LET THE GAMES BEGIN  

Nitrateman


----------



## MaSTa LifTa (Feb 9, 2006)

Andrew said:
			
		

> I'm glad you're back.  I don't think I knew you since I'm kinda new but I read several "Where's Oracle?" posts.  You're well respected around here.




Yeah, I didnt post anything for a long time and there were no "Where's Masta?" posts.  I'm pissed.  lol.


----------



## ORACLE (Feb 9, 2006)

MaSTa LifTa said:
			
		

> Yeah, I didnt post anything for a long time and there were no "Where's Masta?" posts.  I'm pissed.  lol.



It's good to be back guys......don't worry i had my own collection of hand written posts on yellow stickys saying were's masta, or where's tee, or (fill in name here)


----------



## MaSTa LifTa (Feb 9, 2006)

ORACLE said:
			
		

> It's good to be back guys......don't worry i had my own collection of hand written posts on yellow stickys saying were's masta, or where's tee, or (fill in name here)



lol, thx O.


----------



## tee (Feb 9, 2006)

MaSTa LifTa said:
			
		

> Yeah, I didnt post anything for a long time and there were no "Where's Masta?" posts.  I'm pissed.  lol.


Hell, nobody missed me either when I was in Mexico. Not one thread  lol


----------



## kell11 (Feb 9, 2006)

tee said:
			
		

> Hell, nobody missed me either when I was in Mexico. Not one thread  lol


I noticed your absence,but then again you told us you were going dingaling.
didn't you?if ya didnt Im thinking of someone else going to mexico and I'M the dingaling.
Tee,we couldn't do without you,truly........better now?


----------



## ORACLE (Feb 9, 2006)

kell11 said:
			
		

> I noticed your absence,but then again you told us you were going dingaling.
> didn't you?if ya didnt Im thinking of someone else going to mexico and I'M the dingaling.
> Tee,we couldn't do without you,truly........better now?



yeah let's change this thread to...Where did Tee go a few months ago?


----------



## kell11 (Feb 9, 2006)

● WORK TO DO:
Answer these about the forum thread:
1. What kind of posts does Andrew say he read several of?
2. On what did ORACLE keep hand-written posts?
3. Which country does tee mention having been in?
Use only the forum thread to answer.

● RECORD EXCERPTS:
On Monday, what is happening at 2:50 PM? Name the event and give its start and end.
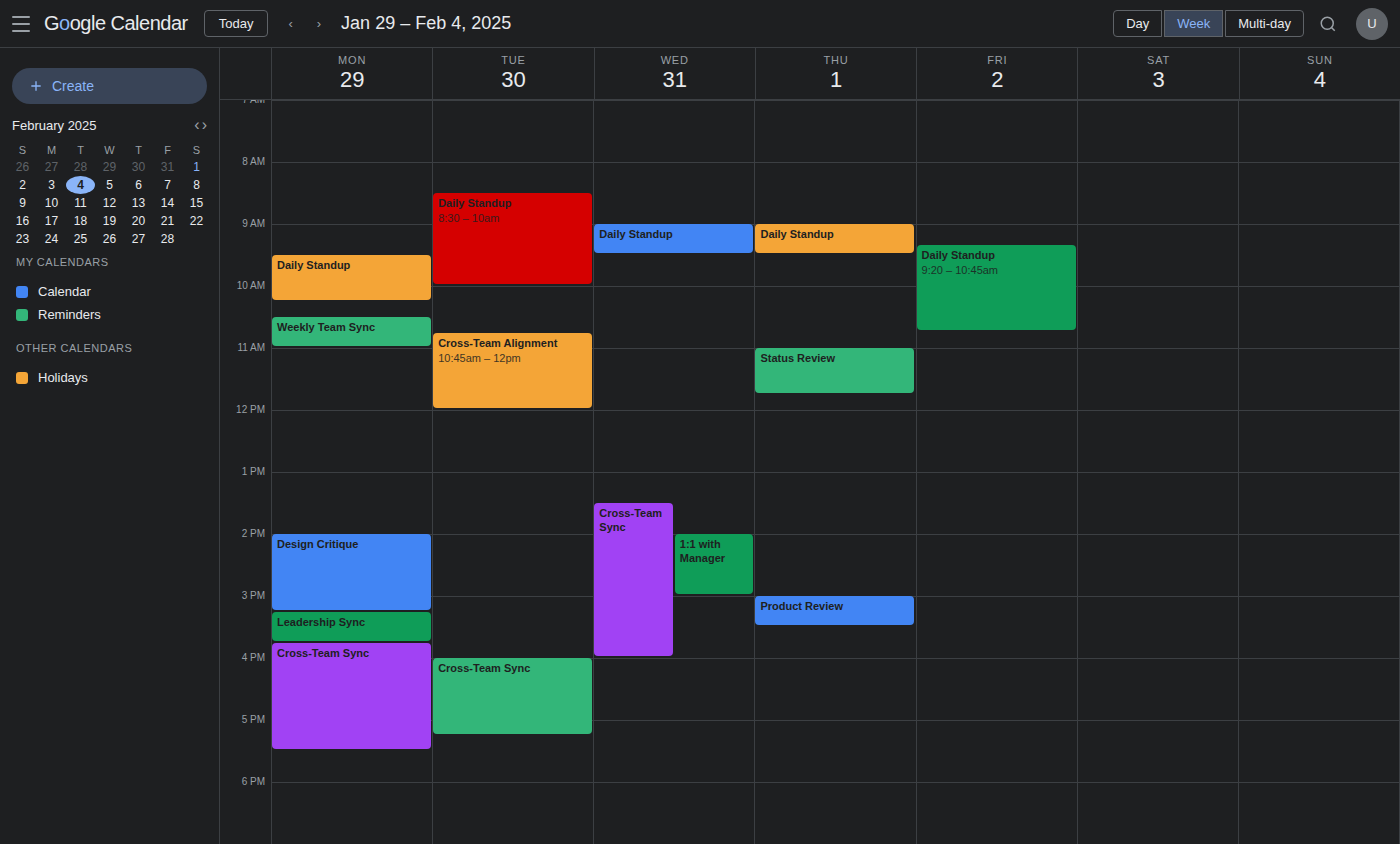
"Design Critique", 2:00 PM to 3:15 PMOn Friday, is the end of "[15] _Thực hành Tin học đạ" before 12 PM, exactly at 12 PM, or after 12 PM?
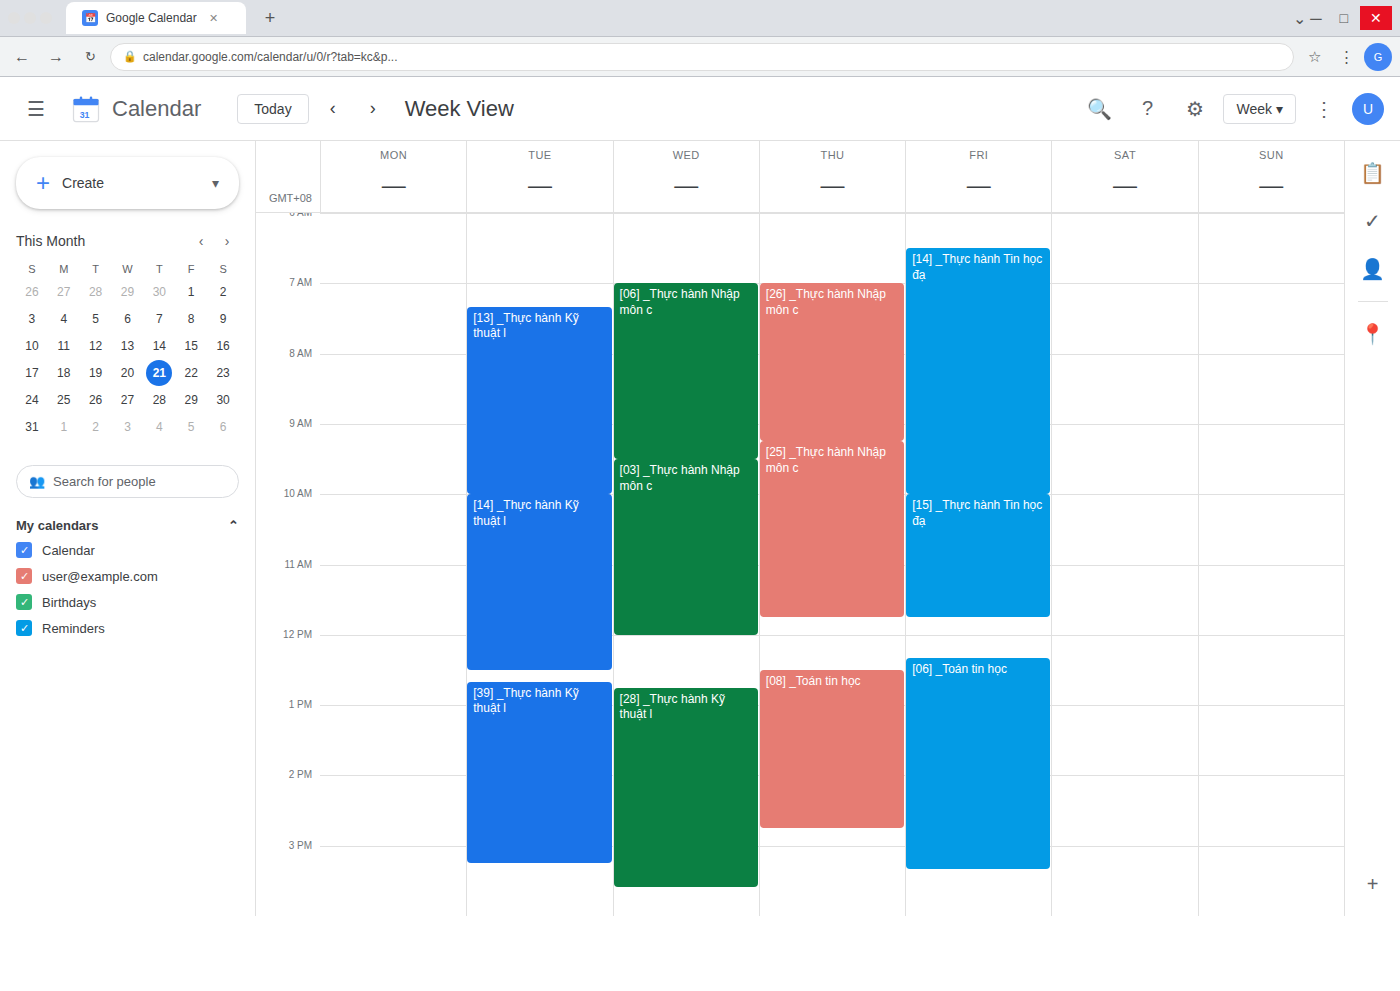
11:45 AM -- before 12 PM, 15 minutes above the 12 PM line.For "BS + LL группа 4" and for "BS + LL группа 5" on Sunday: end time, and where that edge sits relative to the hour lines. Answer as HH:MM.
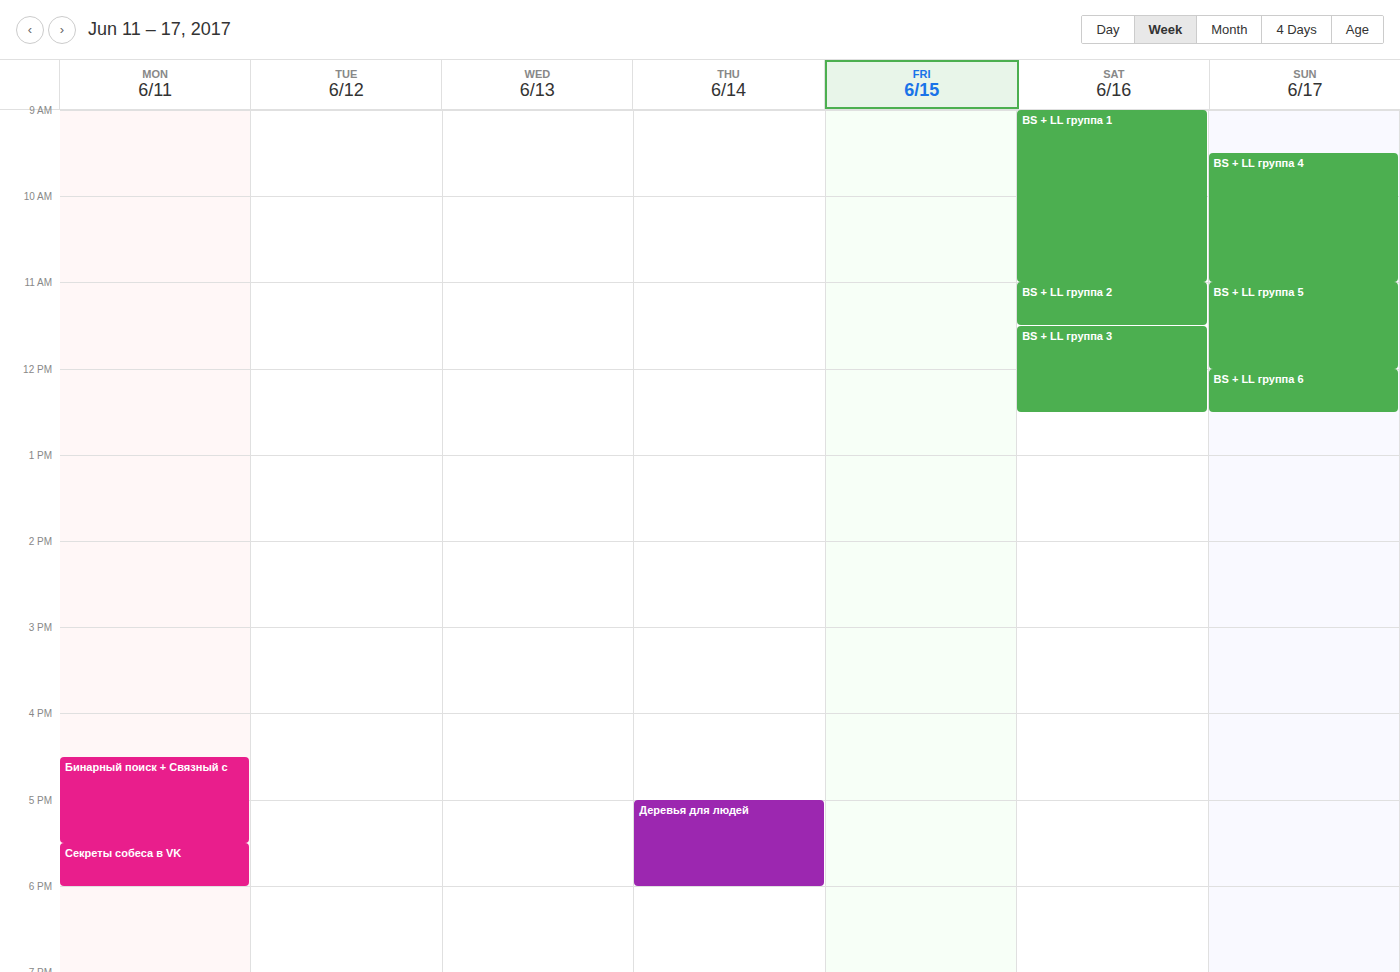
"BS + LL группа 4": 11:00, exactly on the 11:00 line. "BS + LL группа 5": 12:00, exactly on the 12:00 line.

● ANSWER TO THE EXERCISE:
1. "Where's Oracle?" posts
2. On yellow stickys
3. Mexico